PASSAGE PROVIDED below:
We suggest a centralized approach to Keys management, to let the Security team be the only team that can access encryption material. Keyrings and Keys belongs to a project external to the DP.

To configure the use of Cloud KMS on resources you have to specify key URL on the 'service_encryption_keys'. Key location should match the resource location. Example:

service_encryption_keys = {
    bq       = "KEY_URL_MULTIREGIONAL"
    composer = "KEY_URL_REGIONAL"
    dataflow = "KEY_URL_REGIONAL"
    storage  = "KEY_URL_MULTIREGIONAL"
    pubsub   = "KEY_URL_MULTIREGIONAL"

We consider this step optional, it depend on customer policy and security best practices.

Data Anonymization

We suggest the use of Cloud Data Loss Prevention to identify/mask/tokenize your confidential data. The implementation of the Data Loss Prevention strategy is out of scope for this example. We enable the service in 2 different projects to let you implement the DLP strategy. We expect you will use DLP templates in one of the following way:

During the ingestion phase, from Dataflow
During the transformation phase, from BigQuery or Dataflow

We implemented a centralized model for Data Loss Prevention material. Templates will be stored in the security project:

How to run this script

The Data Platform is meant to be executed by a Service Account (or a regular user) having this minial set of permission:

Org level:
- "compute.organizations.enableXpnResource"
End of PASSAGE PROVIDED.
PROVIDED MATERIAL below:
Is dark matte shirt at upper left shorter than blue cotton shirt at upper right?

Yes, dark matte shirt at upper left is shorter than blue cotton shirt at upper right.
End of PROVIDED MATERIAL.
■ **TO DO**
(A) In the data platform passage, which team should be the only one allowed to access encryption material?
(B) Pick up the data platform passage after its final line and write what comes next.

■ **TASK RESULTS**
(A) The Security team.

(B)
- "compute.organizations.disableXpnResource"
- "compute.subnetworks.setIamPolicy"
Folder level:
- "roles/logging.admin"
- "roles/owner"
- "roles/resourcemanager.folderAdmin"
- "roles/resourcemanager.projectCreator"
Cloud KMS Keys (if Cloud KMS keys are configured):
- "roles/cloudkms.admin" or Permissions: cloudkms.cryptoKeys.getIamPolicy, cloudkms.cryptoKeys.list, cloudkms.cryptoKeys.setIamPolicy
on the host project for the Shared VPC/s
- "roles/browser"
- "roles/compute.viewer"
- "roles/dns.admin"

Variable configuration

There are three sets of variables you will need to fill in:

prefix             = "PRFX"
project_create = {
  parent             = "folders/123456789012"
  billing_account_id = "111111-222222-333333"
}
organization = {
  domain = "DOMAIN.com"
}

For a more fined grained configuration, check variables on variables.tf and update accordingly to the desired configuration.

Customizations

Create Cloud KMS as part of the Data Platform

To create Cloud KMS keys within the Data Platform you can uncomment the Cloud KMS resources configuraed in the 06-sec-main.tf file and update KMS keys pointers on local.service_encryption_keys.* to the local resource created.

Assign roles at BQ Dataset level

To handle multiple groups of data-analyst accessing the same Data Lake layer Projects but only to the dataset belonging to a specific group, you may want to assign roles at Bigquery dataset level instead of at project level. To do this, you need to remove IAM binging at Project level for the data-analyst group and assign roles at Bigquery dataset level using the iam variable on bigquery-dataset modules.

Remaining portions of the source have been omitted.